24. Pentas Seni

22 2 0
                                    

Bagian 24: Pentas Seni

•••

"SATU, dua, tiga, empat. Satu, dua, tiga, empat. Satu, dua, tiga, cukup." Mereka mengakhiri latihan menari dengan nafas terengah-engah. Acara Pentas Seni atau yang biasa disingkat Pensi kini tinggal satu minggu lagi. Untuk itu Andrea serta Karenza berusaha menjadi profesional dengan tidak mengikutcampurkan urusan pribadi mereka.

Andrea mencoba menelfon Ari meminta jemput, namun setelah lima kali menelfon, saudara kembarnya itu tak kunjung menjawab. Langit yang gelap menunjukkan kalau sekarang sudah memasuki wilayah malam hari. Andrea tidak berani pulang sendiri apabila sudah malam. Gadis itu hanya resah sendiri. "Ari gak jemput?" tanya Karenza kemudian meneguk air mineral ditangannya. Andrea mengubah wajahnya menjadi datar. "Bukan urusan lo."

Karenza menggeleng heran. Akan sampai kapan peran dingin ini tetap berlanjut? "Mau gue anterin? Kebetulan juga kan rumah lo sama gue searah." tawar Karenza. Andrea berdiri menimang-nimang keputusan. Kalau gue ikut dia, gue takut perisai yang udah gue bangun selama ini hancur. Dan kalau engga, gue bakal pulang sendiri. Mana dikomplek biasanya udah sepi jam segini. Ucapnya dalam hati. Andrea akhirnya memilih opsi pertama. Kalau ia kuat, pasti perisai itu tidak akan runtuh sampai kapanpun.

"Ya udah, boleh." jawabnya datar.

Karenza dan Andrea akhirnya berjalan berdampingan menuju parkiran, tanpa ada suara apapun yang meluncur keluar dari mulut mereka. Karenza membukakan pintu untuk Andrea. Lalu Karenza masuk menuju bangku pengemudi, dan mulai meninggalkan parkiran sekolah. Selama perjalanan, sunyi lah yang mendominasi keadaan saat itu. Andrea enggan membuka suara. Sedangkan Karenza tidak berani mengeluarkan suara sepatah katapun.

Setelah mobil Karenza berhenti didepan rumahnya, Andrea buru-buru keluar dan mengucapkan terimakasih. Karenza ikut keluar mengikuti langkah gadis itu yang tidak seberapa menurutnya. Saat tangan Andrea menyentuh pagar, sebuah tangan lain yang lebih besar dan hangat mencekal tangannya. Tanpa perlu berbalik, Andrea tahu kalau tangan ini adalah tangan Karenza.

"Please, jelasin ke gue kenapa lo ngejauh. Gue udah gak tahan kaya gini lagi, Andrea." Mohon Karenza. Andrea merasa maniknya memanas. Pandangannya mulai memburam. Akhirnya gadis itu berbalik, dan menatap mata Karenza dalam-dalam. "Kalaupun gue jelasin, you never can understand me. It's about feeling, and I can't tell you why. I'm sorry," Andrea melepaskan tangan Karenza.

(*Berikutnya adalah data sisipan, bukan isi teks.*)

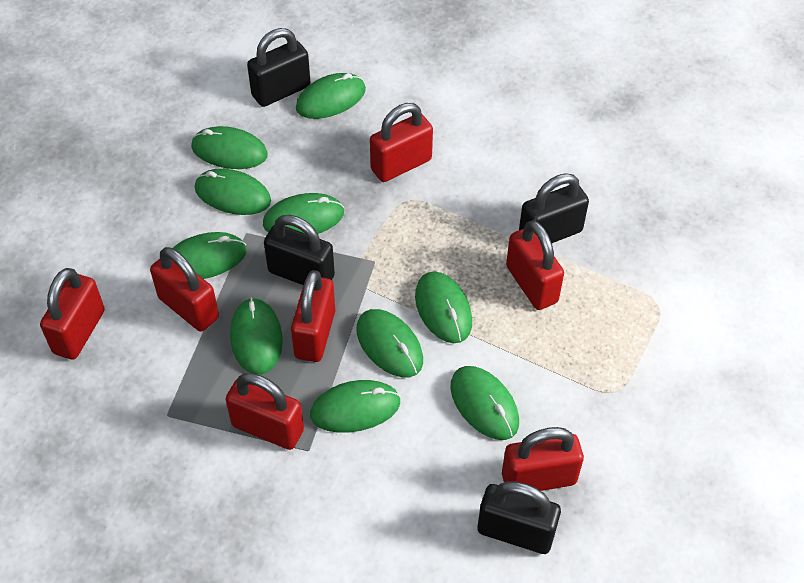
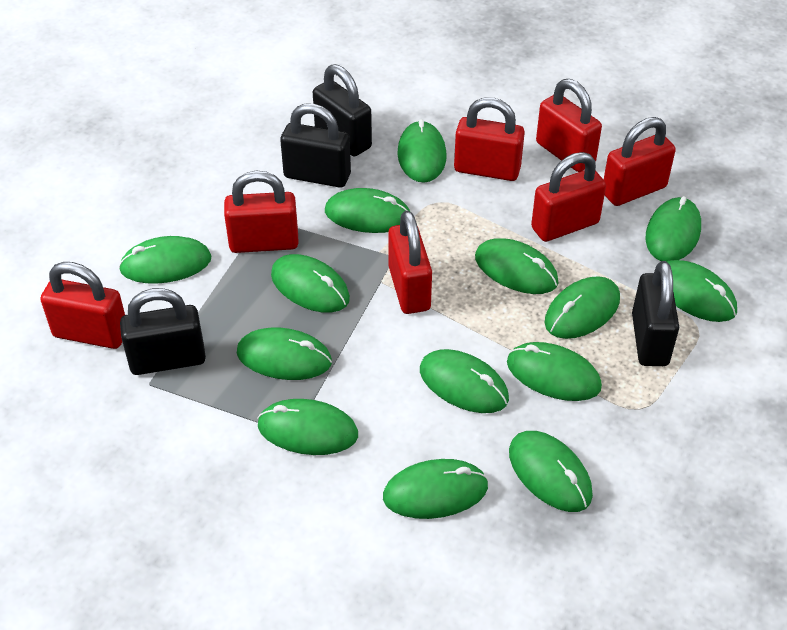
green mouse: [173,232,247,279] [191,126,268,169] [195,169,271,215] [230,297,283,375] [263,193,344,234] [296,73,366,119] [310,380,400,433] [356,309,423,377] [415,272,472,343] [450,366,519,440] = 10 -> [119,236,212,284] [237,328,332,380] [258,399,358,455] [271,254,350,313] [325,188,410,233] [383,459,488,519] [398,119,446,183] [420,349,509,413] [475,238,558,294] [507,342,602,401] [509,431,593,512] [544,276,620,339] [646,196,701,262] [667,260,737,322] = 14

Gadis itu berlari menuju kamarnya dan menangis dengan isakan yang tertahan. Sedangkan Karenza, duduk diatas kap mobilnya dan berusaha mencerna kata-kata Andrea tadi. About feeling? Why I can't understand her? Batin Karenza bertanya. Baginya, apa yang diucapkan oleh Andrea terlalu rumit. Karenza mengacak rambutnya frustasi, kemudian masuk ke dalam mobilnya, beranjak pulang menuju rumahnya sendiri.

Kalau saja Karenza mengerti apa yang Andrea pikirkan, semuanya takkan serumit ini.

•••

Andrea mengalihkan pandangannya. Didapatinya Karenza sedang bermesraan dengan Bella, pacarnya. Hati Andrea sakit. Perih. Tercabik-cabik. Mereka berdua terlihat tertawa disana, sedangkan ia? Merana sendirian karena bertepuk sebelah tangan. Dress yang dipakainya untuk tampil senada dengan setelan yang dipakai Karenza. Cowok itu benar-benar terlihat sempurna dimata Andrea kini, bila saja tidak ada Bella dipelukan Karenza.

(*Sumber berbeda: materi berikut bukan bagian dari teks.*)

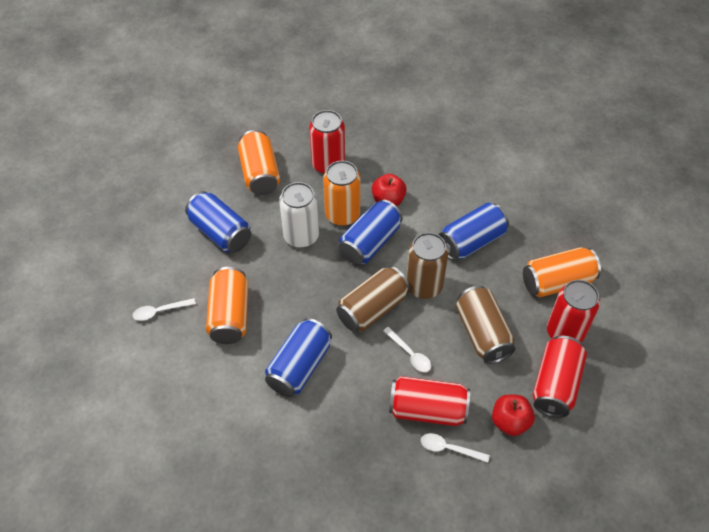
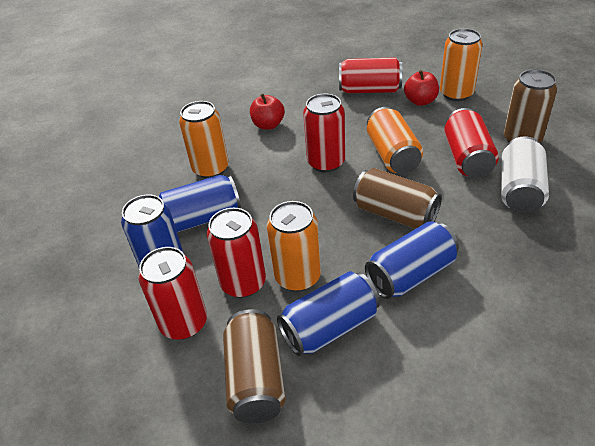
red can: [309,110,345,174] [389,376,470,426] [533,336,587,418] [547,280,600,343] = 4 -> [138,247,207,340] [207,208,266,298] [303,94,345,172] [339,57,403,93] [444,108,499,178] = 5
white spoon: [133,298,196,321] [383,327,431,372] [421,433,490,463] = 3 -> none = 0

"Jangan diliat kalo sakit," ucap seseorang sembari menutup pandangan Andrea. Gadis itu menarik tangan untuk membuka pandangannya. Terlihatlah Bima yang memakai kaos hitam dan celana jeans. Kaki cowok itu dilapisi sepatu adidas berwarna putih. Terlihat pita yang terikat dilengan kanannya menandakan bahwa Bima seorang panitia.